In many respects, Peter was both a despot and reformer. He introduced Western standards of behaviours , but he used very un-Western methods to do so. He rejected notions of parliamentary involvement. He actually pursued efficiency, not democracy.

Indeed, Peter's reign saw the foundation of some of the most powerful justifications of autocracy as a system of governance. The 'Spiritual Regulations', written in 1721 by Peter's reforming Archbishop Feofan Prokopovich, state unequivocally that human beings are naturally selfish and disputatious. As a result, the firm hand of autocracy is vital to restrain their inborn inclination towards conflict and prodigality. The argument, Feofan says, is applicable to Russia because 'the nature of the Russian people is such that the country can be safeguarded only by autocratic rule. If another principle of government is adopted, it will be completely impossible to maintain its unity and wellbeing'. Another Petrine thinker, Vasily Tatishchev, concurs. He advances the contention we first heard in the time of Kievan Rus - that Russia's borders are long and porous; that she is threatened by outside enemies; and that she therefore needs the unifying force of autocracy to prevent internal divisions leading to a weakening of national defences. These are the arguments that would form the ideological justification for autocracy for generations to come.

To make a long story short, for nearly a millennuim, Russia had been an expanding empire ruled by autocratic monarchs, then by an autocratic party. It's size and power were a challenge and a warning to its neighbors. Its rulers demanded, and received, obedience from its people, who, in turn, took solace from the vastness of their land and richness of their culture. Then the empire collapsed, Russia was left shrunken and broken, its leaders exposed as weak men unable to understand, let alone dominate events.
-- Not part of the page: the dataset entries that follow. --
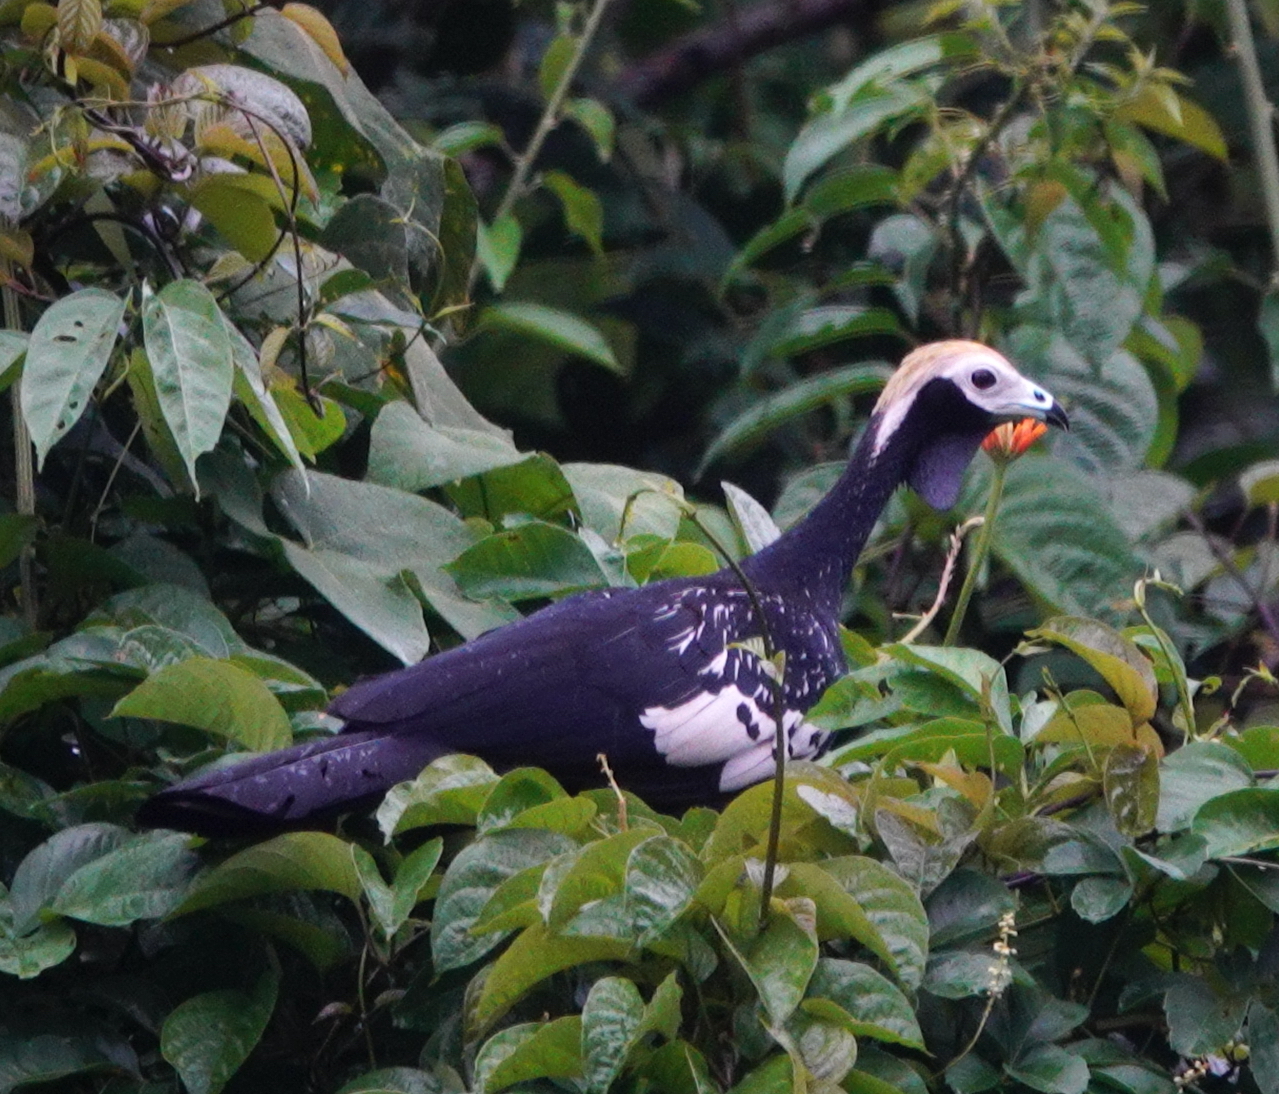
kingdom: Animalia
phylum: Chordata
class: Aves
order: Galliformes
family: Cracidae
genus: Pipile
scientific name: Pipile cumanensis
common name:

People smarter than me have said, that 'The popular revolution of 1991 did not lead to liberty. Latter-day boyars stole the country's riches and used them to prop up a buffon president'. It's a new time of troubles, ended by a small but terrifying man. Vladimir Putin offered his country not the restoration of great power status, but the illusion of that restoration; not the restoration of peace and security at home, but the illusion of that security.

The Kremlin was as powerful, as distant and as corrupt as under the Romanovs, and, knowing no other form of rule, Russians in the first decade of the twenty-first century bowed willingly to its command.

The suggestions in 1991 that Russia will now be 'like us' seemed misguided at the time and seems so today.